§ WHAT IS BEING ASKED:
What lines of the listing include the string "Passe"? Show them all.

EXCERPTED DATA section start

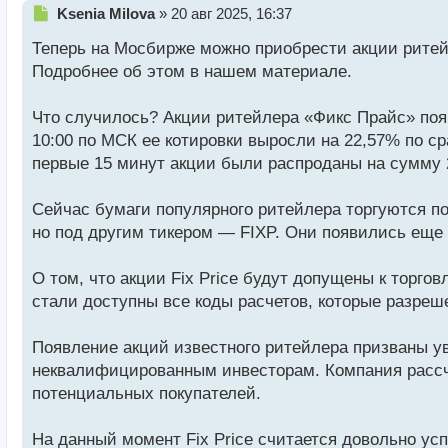
Н
Ksenia Milova
»
20 авг 2025, 16:37
е
Теперь на Мосбирже можно приобрести акции ритейл
п
р
Подробнее об этом в нашем материале.
о
ч
Что случилось? Акции ритейлера «Фикс Прайс» появ
и
т
10:00 по МСК ее котировки выросли на 22,57% по с
а
первые 15 минут акции были распроданы на сумму 
н
н
Сейчас бумаги популярного ритейлера торгуются под
ы
й
но под другим тикером — FIXP. Они появились еще н
п
о
О том, что акции Fix Price будут допущены к торго
с
стали доступны все коды расчетов, которые разреш
т
Появление акций известного ритейлера призваны у
неквалифицированным инвесторам. Компания рассчи
потенциальных покупателей.
На данный момент Fix Price считается довольно ус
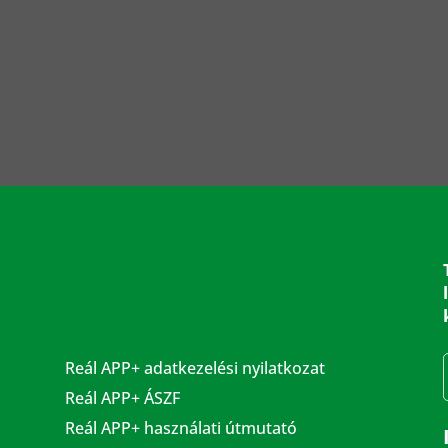
Reál APP+ adatkezelési nyilatkozat
Reál APP+ ÁSZF
Reál APP+ használati útmutató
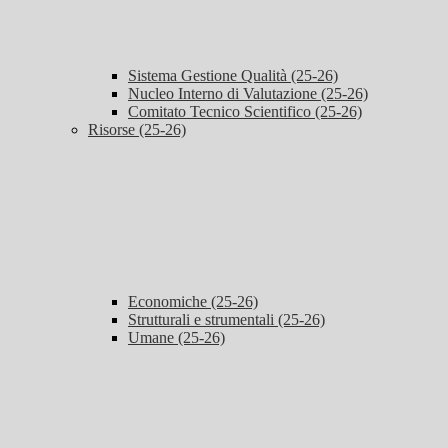
Sistema Gestione Qualità (25-26)
Nucleo Interno di Valutazione (25-26)
Comitato Tecnico Scientifico (25-26)
Risorse (25-26)
Economiche (25-26)
Strutturali e strumentali (25-26)
Umane (25-26)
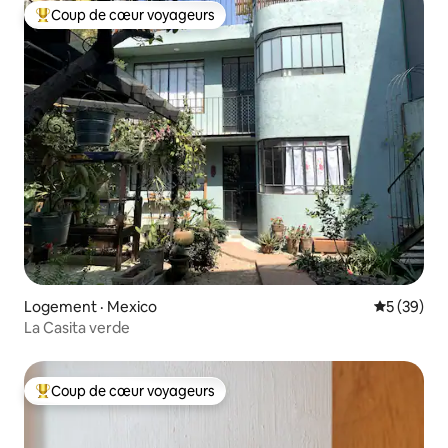
Coup de cœur voyageurs
Coup de cœur voyageurs parmi les plus aimés
Logement · Mexico
Note moye
5 (39)
La Casita verde
Coup de cœur voyageurs
Coup de cœur voyageurs parmi les plus aimés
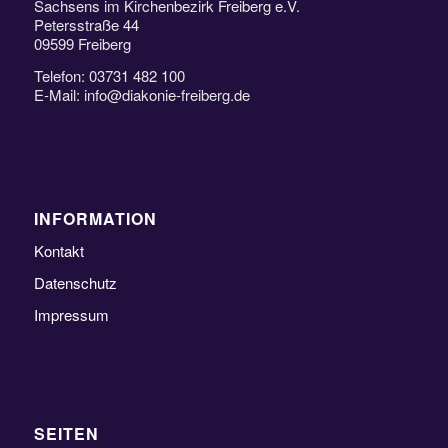
Sachsens im Kirchenbezirk Freiberg e.V.
Petersstraße 44
09599 Freiberg
Telefon: 03731 482 100
E-Mail: info@diakonie-freiberg.de
INFORMATION
Kontakt
Datenschutz
Impressum
SEITEN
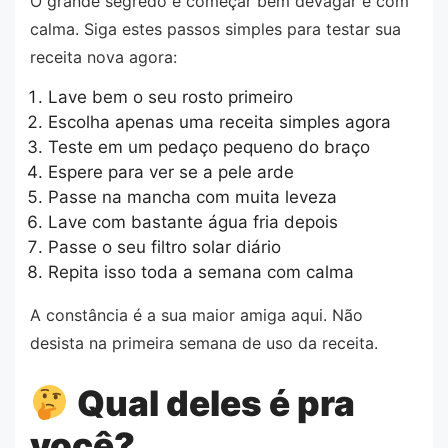
O grande segredo é começar bem devagar e com
calma. Siga estes passos simples para testar sua
receita nova agora:
Lave bem o seu rosto primeiro
Escolha apenas uma receita simples agora
Teste em um pedaço pequeno do braço
Espere para ver se a pele arde
Passe na mancha com muita leveza
Lave com bastante água fria depois
Passe o seu filtro solar diário
Repita isso toda a semana com calma
A constância é a sua maior amiga aqui. Não
desista na primeira semana de uso da receita.
Qual deles é pra
você?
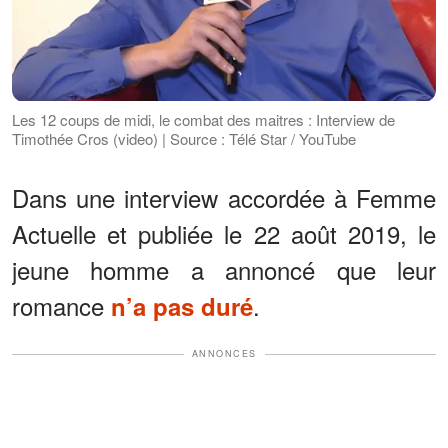
Les 12 coups de midi, le combat des maitres : Interview de
Timothée Cros (video) | Source : Télé Star / YouTube
Dans une interview accordée à Femme
Actuelle et publiée le 22 août 2019, le
jeune homme a annoncé que leur
romance
.
n’a pas duré
ANNONCES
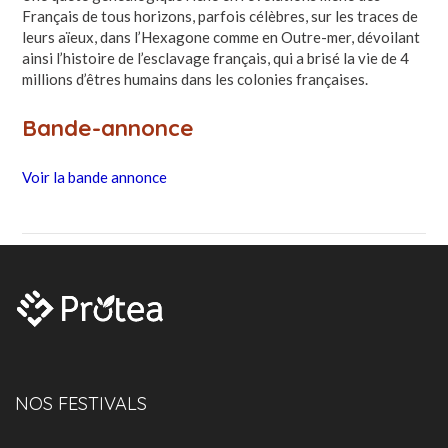
Français de tous horizons, parfois célèbres, sur les traces de
leurs aïeux, dans l’Hexagone comme en Outre-mer, dévoilant
ainsi l’histoire de l’esclavage français, qui a brisé la vie de 4
millions d’êtres humains dans les colonies françaises.
Bande-annonce
Voir la bande annonce
NOS FESTIVALS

EXCERPTED DATA section end

§ RESPONSE TO THE TASK:
Passe na mancha com muita leveza
Passe o seu filtro solar diário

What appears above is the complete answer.